* [Work to do] Rename "white backdrop" to "gray tabletop" in the lines from the one containing "Q: How many bolts are on the white backdrop?" through the end of the dataset excerpt. Return only those lines, otherwise unchanged and without the pictures.

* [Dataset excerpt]
::::

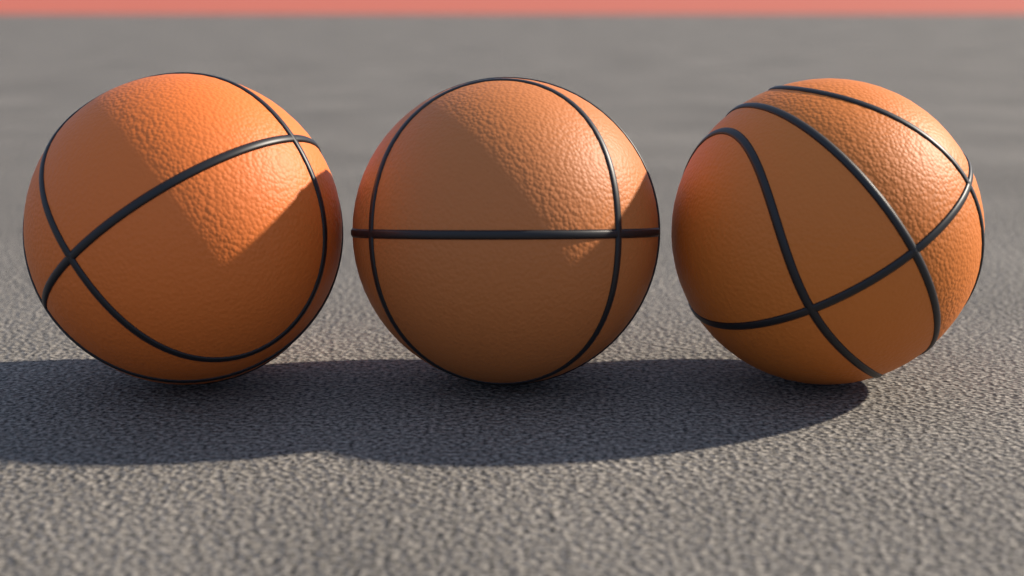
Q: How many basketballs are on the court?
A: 3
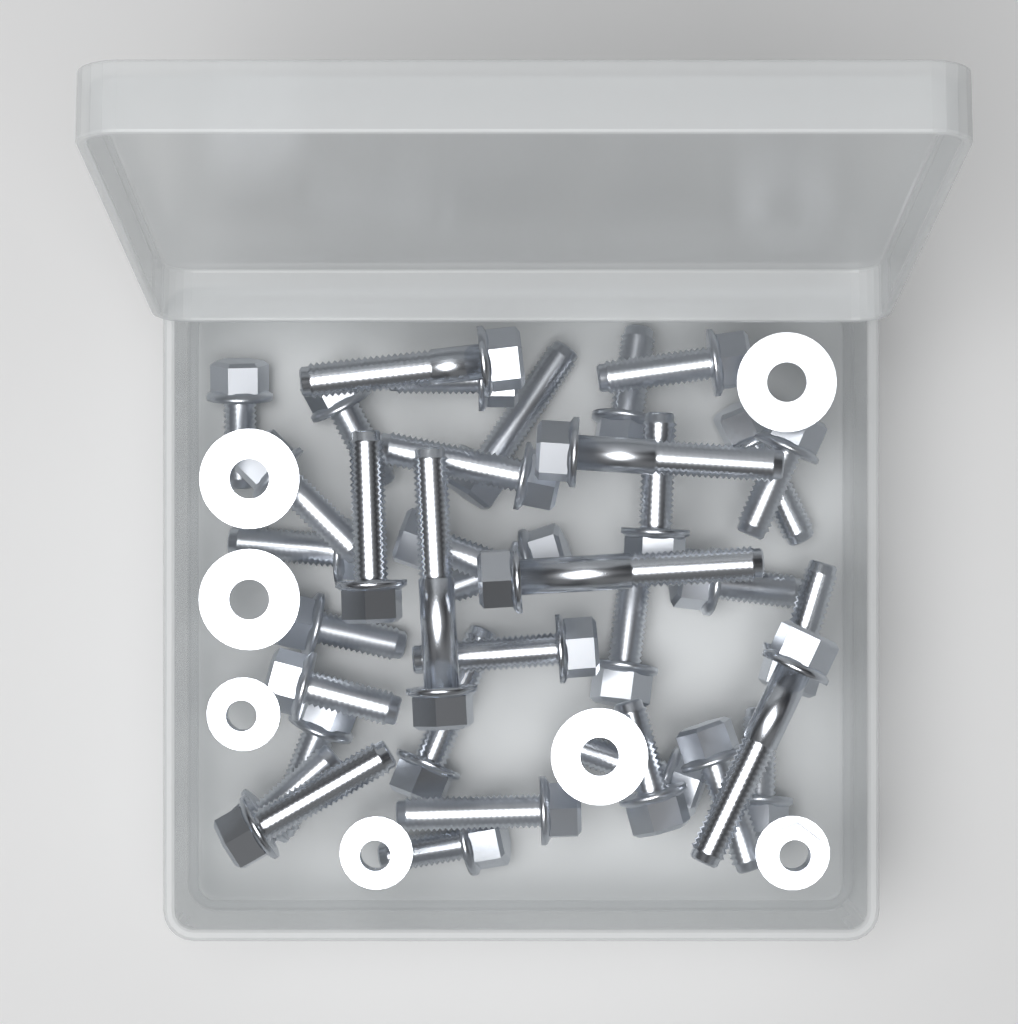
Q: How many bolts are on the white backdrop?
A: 36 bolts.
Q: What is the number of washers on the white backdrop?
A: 4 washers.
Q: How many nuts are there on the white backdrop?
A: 3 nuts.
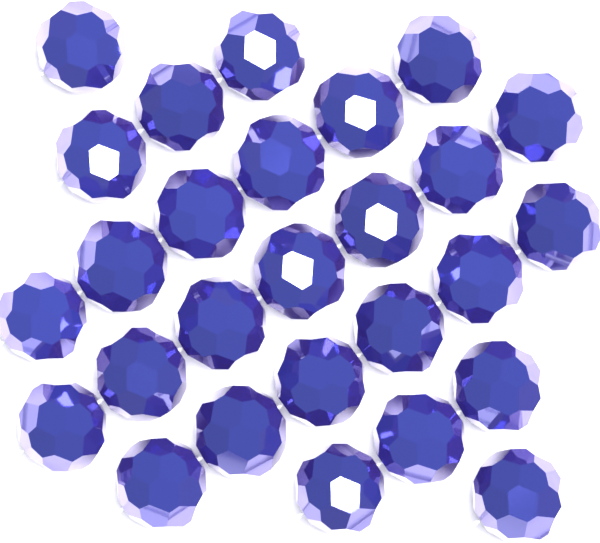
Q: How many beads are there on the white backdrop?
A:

::::

* [Solution for this problem]
Q: How many bolts are on the gray tabletop?
A: 36 bolts.
Q: What is the number of washers on the gray tabletop?
A: 4 washers.
Q: How many nuts are there on the gray tabletop?
A: 3 nuts.
Q: How many beads are there on the gray tabletop?
A:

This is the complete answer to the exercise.